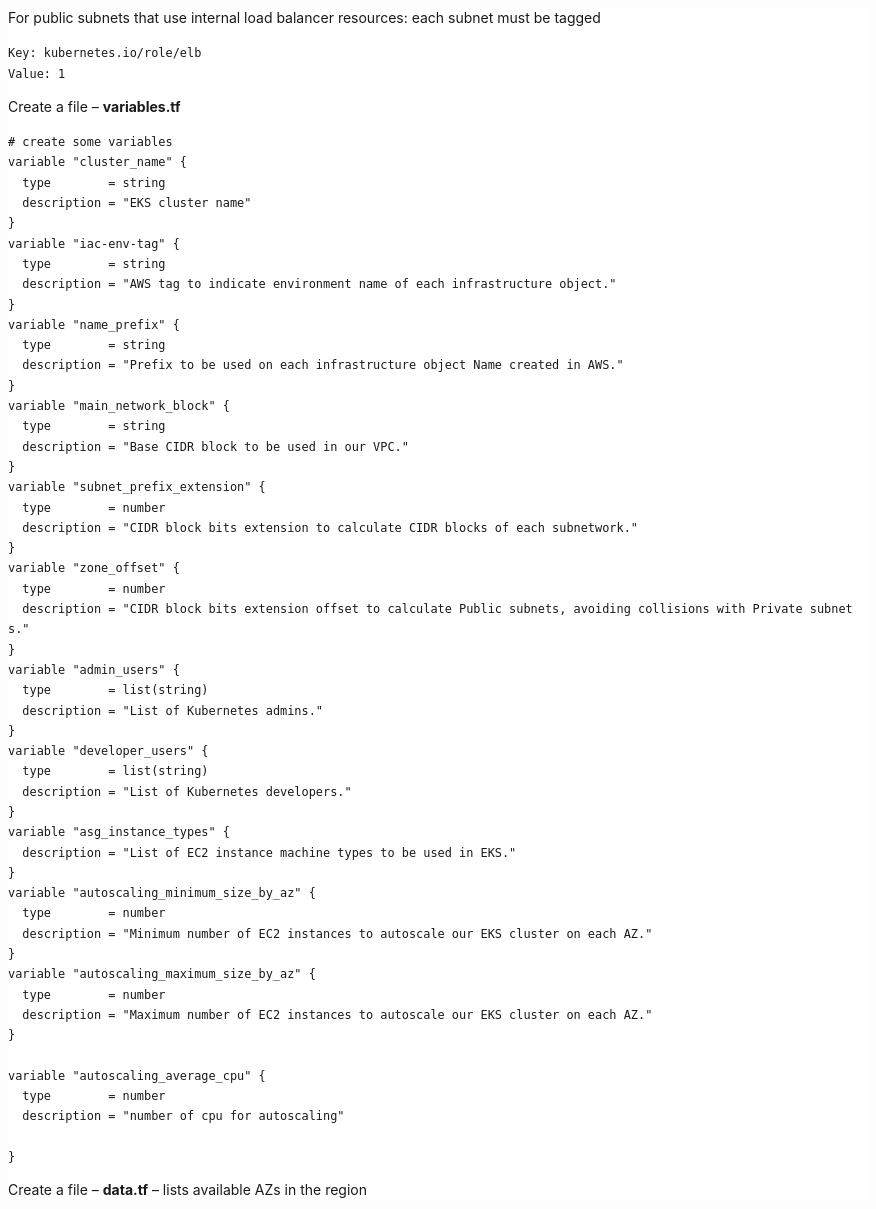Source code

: For public subnets that use internal load balancer resources: each subnet must be tagged

```
Key: kubernetes.io/role/elb
Value: 1
```
Create a file – __variables.tf__

```
# create some variables
variable "cluster_name" {
  type        = string
  description = "EKS cluster name"
}
variable "iac-env-tag" {
  type        = string
  description = "AWS tag to indicate environment name of each infrastructure object."
}
variable "name_prefix" {
  type        = string
  description = "Prefix to be used on each infrastructure object Name created in AWS."
}
variable "main_network_block" {
  type        = string
  description = "Base CIDR block to be used in our VPC."
}
variable "subnet_prefix_extension" {
  type        = number
  description = "CIDR block bits extension to calculate CIDR blocks of each subnetwork."
}
variable "zone_offset" {
  type        = number
  description = "CIDR block bits extension offset to calculate Public subnets, avoiding collisions with Private subnets."
}
variable "admin_users" {
  type        = list(string)
  description = "List of Kubernetes admins."
}
variable "developer_users" {
  type        = list(string)
  description = "List of Kubernetes developers."
}
variable "asg_instance_types" {
  description = "List of EC2 instance machine types to be used in EKS."
}
variable "autoscaling_minimum_size_by_az" {
  type        = number
  description = "Minimum number of EC2 instances to autoscale our EKS cluster on each AZ."
}
variable "autoscaling_maximum_size_by_az" {
  type        = number
  description = "Maximum number of EC2 instances to autoscale our EKS cluster on each AZ."
}

variable "autoscaling_average_cpu" {
  type        = number
  description = "number of cpu for autoscaling"

}
```
Create a file – __data.tf__ – lists available AZs in the region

• Your objective
Pictures are not part of the copy; output everything else in the records exactly.

• Expected answer
Source code

: For public subnets that use internal load balancer resources: each subnet must be tagged

```
Key: kubernetes.io/role/elb
Value: 1
```
Create a file – __variables.tf__

```
# create some variables
variable "cluster_name" {
  type        = string
  description = "EKS cluster name"
}
variable "iac-env-tag" {
  type        = string
  description = "AWS tag to indicate environment name of each infrastructure object."
}
variable "name_prefix" {
  type        = string
  description = "Prefix to be used on each infrastructure object Name created in AWS."
}
variable "main_network_block" {
  type        = string
  description = "Base CIDR block to be used in our VPC."
}
variable "subnet_prefix_extension" {
  type        = number
  description = "CIDR block bits extension to calculate CIDR blocks of each subnetwork."
}
variable "zone_offset" {
  type        = number
  description = "CIDR block bits extension offset to calculate Public subnets, avoiding collisions with Private subnets."
}
variable "admin_users" {
  type        = list(string)
  description = "List of Kubernetes admins."
}
variable "developer_users" {
  type        = list(string)
  description = "List of Kubernetes developers."
}
variable "asg_instance_types" {
  description = "List of EC2 instance machine types to be used in EKS."
}
variable "autoscaling_minimum_size_by_az" {
  type        = number
  description = "Minimum number of EC2 instances to autoscale our EKS cluster on each AZ."
}
variable "autoscaling_maximum_size_by_az" {
  type        = number
  description = "Maximum number of EC2 instances to autoscale our EKS cluster on each AZ."
}

variable "autoscaling_average_cpu" {
  type        = number
  description = "number of cpu for autoscaling"

}
```
Create a file – __data.tf__ – lists available AZs in the region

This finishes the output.